• **TASK**
Transcribe the entries below exactly.
*** DATASET RECORDS ***
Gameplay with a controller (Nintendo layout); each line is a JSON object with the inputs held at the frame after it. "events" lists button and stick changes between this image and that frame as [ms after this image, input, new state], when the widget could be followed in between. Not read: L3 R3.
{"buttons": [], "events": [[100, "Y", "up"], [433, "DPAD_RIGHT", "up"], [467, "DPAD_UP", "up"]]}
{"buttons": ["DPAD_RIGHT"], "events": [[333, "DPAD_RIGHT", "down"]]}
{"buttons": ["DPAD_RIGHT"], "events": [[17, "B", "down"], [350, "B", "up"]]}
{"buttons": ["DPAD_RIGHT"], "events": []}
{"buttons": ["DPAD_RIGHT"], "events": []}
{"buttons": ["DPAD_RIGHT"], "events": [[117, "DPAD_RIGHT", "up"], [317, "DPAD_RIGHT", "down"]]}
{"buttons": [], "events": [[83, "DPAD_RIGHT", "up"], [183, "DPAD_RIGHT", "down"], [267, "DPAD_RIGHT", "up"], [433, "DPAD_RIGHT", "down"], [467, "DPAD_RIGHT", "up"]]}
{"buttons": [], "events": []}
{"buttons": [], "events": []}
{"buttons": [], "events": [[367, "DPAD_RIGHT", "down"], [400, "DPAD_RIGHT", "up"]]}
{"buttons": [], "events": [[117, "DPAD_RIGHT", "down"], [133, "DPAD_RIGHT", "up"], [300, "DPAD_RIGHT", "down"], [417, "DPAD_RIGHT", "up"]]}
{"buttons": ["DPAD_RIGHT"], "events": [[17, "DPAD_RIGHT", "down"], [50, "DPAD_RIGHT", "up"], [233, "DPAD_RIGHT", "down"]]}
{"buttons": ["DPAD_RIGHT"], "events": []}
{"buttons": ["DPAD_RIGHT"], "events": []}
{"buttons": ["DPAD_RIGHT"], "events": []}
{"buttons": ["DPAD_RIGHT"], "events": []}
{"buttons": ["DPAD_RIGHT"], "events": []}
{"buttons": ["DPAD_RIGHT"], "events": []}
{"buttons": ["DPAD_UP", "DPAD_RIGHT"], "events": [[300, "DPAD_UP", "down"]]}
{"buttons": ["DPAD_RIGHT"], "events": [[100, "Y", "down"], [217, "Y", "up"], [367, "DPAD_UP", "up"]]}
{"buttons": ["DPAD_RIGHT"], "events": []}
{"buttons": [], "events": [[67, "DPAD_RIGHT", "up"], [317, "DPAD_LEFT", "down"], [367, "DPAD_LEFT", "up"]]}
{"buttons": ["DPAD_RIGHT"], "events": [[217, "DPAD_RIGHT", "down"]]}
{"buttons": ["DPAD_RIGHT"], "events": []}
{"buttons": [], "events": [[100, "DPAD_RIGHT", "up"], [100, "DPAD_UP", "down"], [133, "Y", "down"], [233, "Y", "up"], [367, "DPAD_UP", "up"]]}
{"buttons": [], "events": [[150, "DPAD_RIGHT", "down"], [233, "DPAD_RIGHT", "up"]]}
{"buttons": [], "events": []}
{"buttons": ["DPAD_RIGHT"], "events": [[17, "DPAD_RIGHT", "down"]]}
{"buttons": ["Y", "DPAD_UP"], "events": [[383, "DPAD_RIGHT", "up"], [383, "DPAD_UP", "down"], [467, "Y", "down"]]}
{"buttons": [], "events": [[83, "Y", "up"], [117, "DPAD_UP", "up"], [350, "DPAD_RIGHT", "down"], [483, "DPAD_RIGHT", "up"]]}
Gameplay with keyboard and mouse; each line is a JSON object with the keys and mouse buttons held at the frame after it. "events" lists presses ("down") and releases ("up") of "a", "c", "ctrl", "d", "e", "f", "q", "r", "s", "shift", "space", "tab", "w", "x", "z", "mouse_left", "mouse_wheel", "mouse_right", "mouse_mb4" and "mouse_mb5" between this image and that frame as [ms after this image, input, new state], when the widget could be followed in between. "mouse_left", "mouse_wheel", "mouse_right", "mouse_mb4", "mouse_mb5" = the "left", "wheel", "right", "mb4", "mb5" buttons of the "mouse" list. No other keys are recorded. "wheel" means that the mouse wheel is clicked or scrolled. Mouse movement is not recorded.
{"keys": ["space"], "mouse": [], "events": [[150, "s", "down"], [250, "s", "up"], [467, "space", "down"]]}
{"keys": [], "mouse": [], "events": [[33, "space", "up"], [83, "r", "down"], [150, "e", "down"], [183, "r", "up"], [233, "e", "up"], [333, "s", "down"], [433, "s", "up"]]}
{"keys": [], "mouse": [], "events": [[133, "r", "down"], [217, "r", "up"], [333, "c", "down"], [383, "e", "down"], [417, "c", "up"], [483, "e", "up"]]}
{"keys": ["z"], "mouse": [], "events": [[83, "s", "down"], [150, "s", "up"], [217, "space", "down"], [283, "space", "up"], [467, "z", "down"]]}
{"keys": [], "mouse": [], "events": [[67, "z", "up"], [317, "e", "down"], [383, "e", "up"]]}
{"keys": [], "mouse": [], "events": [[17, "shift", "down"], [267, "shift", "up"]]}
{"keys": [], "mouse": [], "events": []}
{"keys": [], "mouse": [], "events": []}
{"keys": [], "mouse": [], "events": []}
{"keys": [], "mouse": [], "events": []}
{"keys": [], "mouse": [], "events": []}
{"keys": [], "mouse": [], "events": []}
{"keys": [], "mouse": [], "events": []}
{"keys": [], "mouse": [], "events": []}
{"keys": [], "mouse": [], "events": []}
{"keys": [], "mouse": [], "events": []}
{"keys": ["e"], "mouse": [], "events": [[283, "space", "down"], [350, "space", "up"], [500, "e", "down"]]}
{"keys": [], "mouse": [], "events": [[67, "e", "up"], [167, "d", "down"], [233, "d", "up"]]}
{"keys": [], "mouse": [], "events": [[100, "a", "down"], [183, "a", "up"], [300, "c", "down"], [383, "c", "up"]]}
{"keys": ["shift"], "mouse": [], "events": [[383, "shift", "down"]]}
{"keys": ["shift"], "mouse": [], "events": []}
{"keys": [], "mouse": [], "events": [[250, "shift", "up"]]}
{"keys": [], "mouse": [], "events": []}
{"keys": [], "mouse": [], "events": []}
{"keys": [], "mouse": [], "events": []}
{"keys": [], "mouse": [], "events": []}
***
• **THE COMPLETED TASK**
Gameplay with a controller (Nintendo layout); each line is a JSON object with the inputs held at the frame after it. "events" lists button and stick changes between this image and that frame as [ms after this image, input, new state], when the widget could be followed in between. Not read: L3 R3.
{"buttons": [], "events": [[100, "Y", "up"], [433, "DPAD_RIGHT", "up"], [467, "DPAD_UP", "up"]]}
{"buttons": ["DPAD_RIGHT"], "events": [[333, "DPAD_RIGHT", "down"]]}
{"buttons": ["DPAD_RIGHT"], "events": [[17, "B", "down"], [350, "B", "up"]]}
{"buttons": ["DPAD_RIGHT"], "events": []}
{"buttons": ["DPAD_RIGHT"], "events": []}
{"buttons": ["DPAD_RIGHT"], "events": [[117, "DPAD_RIGHT", "up"], [317, "DPAD_RIGHT", "down"]]}
{"buttons": [], "events": [[83, "DPAD_RIGHT", "up"], [183, "DPAD_RIGHT", "down"], [267, "DPAD_RIGHT", "up"], [433, "DPAD_RIGHT", "down"], [467, "DPAD_RIGHT", "up"]]}
{"buttons": [], "events": []}
{"buttons": [], "events": []}
{"buttons": [], "events": [[367, "DPAD_RIGHT", "down"], [400, "DPAD_RIGHT", "up"]]}
{"buttons": [], "events": [[117, "DPAD_RIGHT", "down"], [133, "DPAD_RIGHT", "up"], [300, "DPAD_RIGHT", "down"], [417, "DPAD_RIGHT", "up"]]}
{"buttons": ["DPAD_RIGHT"], "events": [[17, "DPAD_RIGHT", "down"], [50, "DPAD_RIGHT", "up"], [233, "DPAD_RIGHT", "down"]]}
{"buttons": ["DPAD_RIGHT"], "events": []}
{"buttons": ["DPAD_RIGHT"], "events": []}
{"buttons": ["DPAD_RIGHT"], "events": []}
{"buttons": ["DPAD_RIGHT"], "events": []}
{"buttons": ["DPAD_RIGHT"], "events": []}
{"buttons": ["DPAD_RIGHT"], "events": []}
{"buttons": ["DPAD_UP", "DPAD_RIGHT"], "events": [[300, "DPAD_UP", "down"]]}
{"buttons": ["DPAD_RIGHT"], "events": [[100, "Y", "down"], [217, "Y", "up"], [367, "DPAD_UP", "up"]]}
{"buttons": ["DPAD_RIGHT"], "events": []}
{"buttons": [], "events": [[67, "DPAD_RIGHT", "up"], [317, "DPAD_LEFT", "down"], [367, "DPAD_LEFT", "up"]]}
{"buttons": ["DPAD_RIGHT"], "events": [[217, "DPAD_RIGHT", "down"]]}
{"buttons": ["DPAD_RIGHT"], "events": []}
{"buttons": [], "events": [[100, "DPAD_RIGHT", "up"], [100, "DPAD_UP", "down"], [133, "Y", "down"], [233, "Y", "up"], [367, "DPAD_UP", "up"]]}
{"buttons": [], "events": [[150, "DPAD_RIGHT", "down"], [233, "DPAD_RIGHT", "up"]]}
{"buttons": [], "events": []}
{"buttons": ["DPAD_RIGHT"], "events": [[17, "DPAD_RIGHT", "down"]]}
{"buttons": ["Y", "DPAD_UP"], "events": [[383, "DPAD_RIGHT", "up"], [383, "DPAD_UP", "down"], [467, "Y", "down"]]}
{"buttons": [], "events": [[83, "Y", "up"], [117, "DPAD_UP", "up"], [350, "DPAD_RIGHT", "down"], [483, "DPAD_RIGHT", "up"]]}
Gameplay with keyboard and mouse; each line is a JSON object with the keys and mouse buttons held at the frame after it. "events" lists presses ("down") and releases ("up") of "a", "c", "ctrl", "d", "e", "f", "q", "r", "s", "shift", "space", "tab", "w", "x", "z", "mouse_left", "mouse_wheel", "mouse_right", "mouse_mb4" and "mouse_mb5" between this image and that frame as [ms after this image, input, new state], when the widget could be followed in between. "mouse_left", "mouse_wheel", "mouse_right", "mouse_mb4", "mouse_mb5" = the "left", "wheel", "right", "mb4", "mb5" buttons of the "mouse" list. No other keys are recorded. "wheel" means that the mouse wheel is clicked or scrolled. Mouse movement is not recorded.
{"keys": ["space"], "mouse": [], "events": [[150, "s", "down"], [250, "s", "up"], [467, "space", "down"]]}
{"keys": [], "mouse": [], "events": [[33, "space", "up"], [83, "r", "down"], [150, "e", "down"], [183, "r", "up"], [233, "e", "up"], [333, "s", "down"], [433, "s", "up"]]}
{"keys": [], "mouse": [], "events": [[133, "r", "down"], [217, "r", "up"], [333, "c", "down"], [383, "e", "down"], [417, "c", "up"], [483, "e", "up"]]}
{"keys": ["z"], "mouse": [], "events": [[83, "s", "down"], [150, "s", "up"], [217, "space", "down"], [283, "space", "up"], [467, "z", "down"]]}
{"keys": [], "mouse": [], "events": [[67, "z", "up"], [317, "e", "down"], [383, "e", "up"]]}
{"keys": [], "mouse": [], "events": [[17, "shift", "down"], [267, "shift", "up"]]}
{"keys": [], "mouse": [], "events": []}
{"keys": [], "mouse": [], "events": []}
{"keys": [], "mouse": [], "events": []}
{"keys": [], "mouse": [], "events": []}
{"keys": [], "mouse": [], "events": []}
{"keys": [], "mouse": [], "events": []}
{"keys": [], "mouse": [], "events": []}
{"keys": [], "mouse": [], "events": []}
{"keys": [], "mouse": [], "events": []}
{"keys": [], "mouse": [], "events": []}
{"keys": ["e"], "mouse": [], "events": [[283, "space", "down"], [350, "space", "up"], [500, "e", "down"]]}
{"keys": [], "mouse": [], "events": [[67, "e", "up"], [167, "d", "down"], [233, "d", "up"]]}
{"keys": [], "mouse": [], "events": [[100, "a", "down"], [183, "a", "up"], [300, "c", "down"], [383, "c", "up"]]}
{"keys": ["shift"], "mouse": [], "events": [[383, "shift", "down"]]}
{"keys": ["shift"], "mouse": [], "events": []}
{"keys": [], "mouse": [], "events": [[250, "shift", "up"]]}
{"keys": [], "mouse": [], "events": []}
{"keys": [], "mouse": [], "events": []}
{"keys": [], "mouse": [], "events": []}
{"keys": [], "mouse": [], "events": []}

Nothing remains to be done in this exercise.